Still. Something nags at him. His good feeling is eroding, fast.
He also doesn’t like that Emari hasn’t said a word. She’s keeping her mouth shut, and while that should please him, it doesn’t. Because it means she’s not giving him any satisfaction at all.
And Mercurial demands satisfaction.
The bounty hunter tells himself he’s not going to say a word, either, and next thing he knows he just can’t help himself. He keeps walking, facing forward as the words tumble out of him: “I don’t think you appreciate the trouble you’re in, Emari. And I don’t think you get that I’m the one thing standing between you and Boss Gyuti taking your head as a trophy. So now’s the time.” He grins, flippant. He makes a lasso gesture with his finger above his head. “You want to beg, beg. Plead if you can. Cut me a deal. C’mon, Emari. You’re a bounty hunter. You know the art of the swindle. Unless you just want me and my crew to bring you in…”
And yet, nothing.
So disappointing.
He stops suddenly and rounds on her. “The bounty is for you alive or dead, Emari, and I’m happy to take your head—wait, what are you doing?”
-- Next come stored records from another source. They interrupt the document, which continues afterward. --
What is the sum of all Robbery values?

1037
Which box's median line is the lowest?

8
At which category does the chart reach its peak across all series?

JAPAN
Her hands, bound in front of her, hang in front of her mouth. Her cheeks bulge until they don’t. A slick string of saliva connects her lower lip to her knuckles. Her eyes flash with mischief.
Mercurial only realizes what’s happening when it’s far too late.
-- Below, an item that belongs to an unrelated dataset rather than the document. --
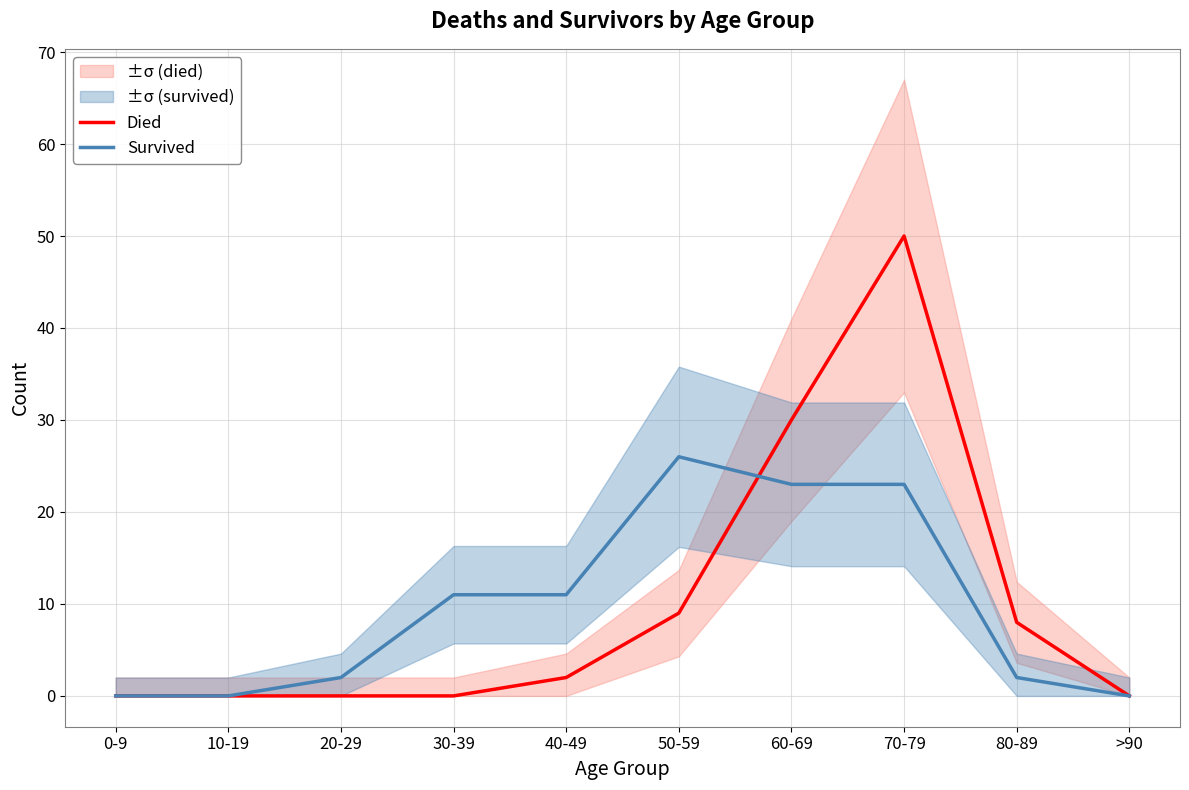

The Survived series shows 23 at 70-79. True or false?

True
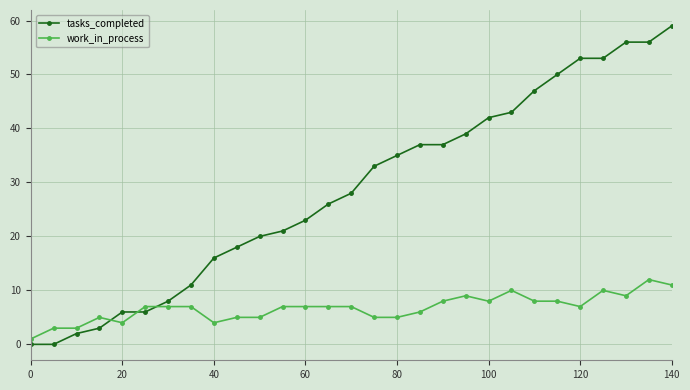

Which series has the widest spread of values?

tasks_completed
Jas tilts her head—and the hair upon her scalp flips from one side to the other. When it does, it reveals the topography of her skull, and gone from that side of her head are her spikes.
Three of them. Broken off. The nubs puckered with dry blood.
Where the…?
Oh. Oh, no.
The spikes are in her hand.
Swift staggers backward, heels scuffing stone as he reaches for the batons that hang at his side— Emari’s hand forms a fist around the spikes as she moves forward fast, too fast, and already those bony thorns are thrust up through the gaps in that fist, sandwiched between squeezed fingers— His fingers find one of his batons—
Slow, too slow, the Hutt-slaves don’t even know what’s happening— Her fist flashes in front of his face. Three spikes slash—drawing sharp lines from his chin all the way up to his brow. Pain throbs. All he sees is red. He whips out the baton but his fingers fumble, and it drops.
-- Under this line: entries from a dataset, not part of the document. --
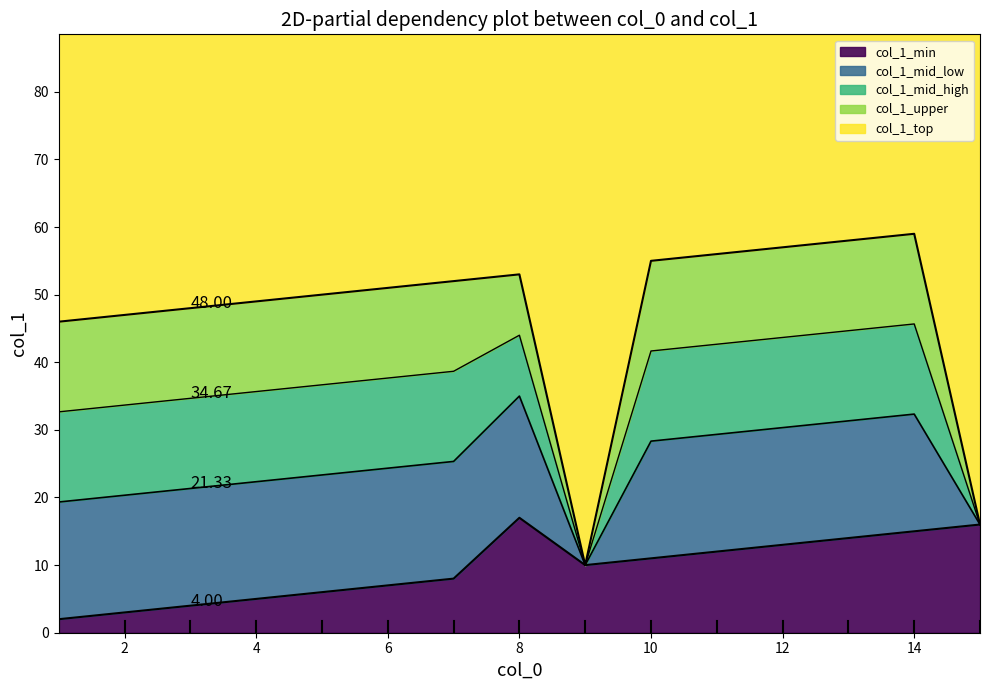

How many categories are shown in the chart?

40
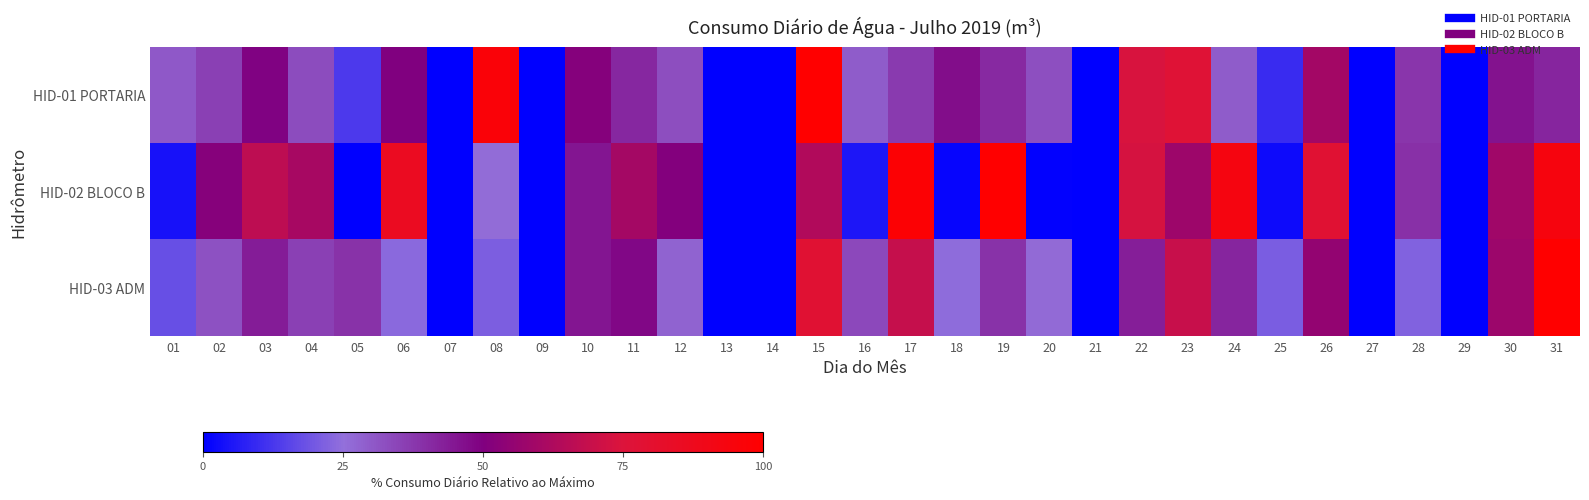

Reading left to right, list all the values displayed in this chart.

HID-01 PORTARIA: 01=30.4	02=35.9	03=49.4	04=32.9	05=12.9	06=50.0	07=0.0	08=96.5	09=0.0	10=51.4	11=41.2	12=32.5	13=0.0	14=0.0	15=100.0	16=29.6	17=37.1	18=47.1	19=40.8	20=32.2	21=0.0	22=74.1	23=77.1	24=29.4	25=10.0	26=59.4	27=0.0	28=38.0	29=0.0	30=46.1	31=41.8
HID-02 BLOCO B: 01=3.9	02=51.6	03=66.7	04=60.8	05=0.0	06=85.6	07=0.0	08=26.1	09=0.0	10=45.1	11=60.1	12=51.0	13=0.0	14=0.0	15=63.4	16=5.2	17=98.0	18=1.3	19=100.0	20=0.7	21=0.0	22=73.2	23=58.2	24=92.8	25=2.6	26=78.4	27=0.0	28=39.2	29=0.0	30=58.8	31=94.1
HID-03 ADM: 01=17.8	02=31.8	03=43.7	04=35.8	05=39.0	06=23.7	07=0.0	08=21.2	09=0.0	10=45.1	11=48.1	12=27.9	13=0.0	14=0.0	15=78.2	16=33.8	17=68.9	18=24.5	19=38.8	20=26.5	21=0.0	22=43.2	23=69.4	24=41.7	25=20.9	26=55.4	27=0.0	28=22.2	29=0.0	30=57.5	31=100.0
Swift trips over his own foot. His shoulder slams hard into the wall as he falls. Above him, he sees the blurry image of Jas Emari vaulting over him—with a pivot-twist of her wrist, she uses the rope to yank two of the Hutt-slaves with her, and both of those freaks collapse into Swift just as he tries once more to stand. Her knee connects with one of their heads—and that head slams into the bridge of Mercurial’s nose with a dull pop. Behind his eyes he sees hyperspace streaks. He roars with rage.
When next he opens his eyes, he sees Jas stab out with a high kick—taking out the last Hutt-slave. The neck snaps. The slave drops.
Jas Emari backpedals. Sawing at the rope with her own horns.
“Emari,” he growls, trying to stand.
She cuts through the rope. “Please don’t hurt me, Mercurial. Please don’t take me to Boss Gyuti.” She makes a gesture at him with her free hands—the backs of each finger swiped along her cheeks as her upper lip twists into a sneer. He assumes it’s a rude gesture.
Then she finds one of the bolt-holes leading up through the Hutt’s temple—she clambers her way up through the space and is gone.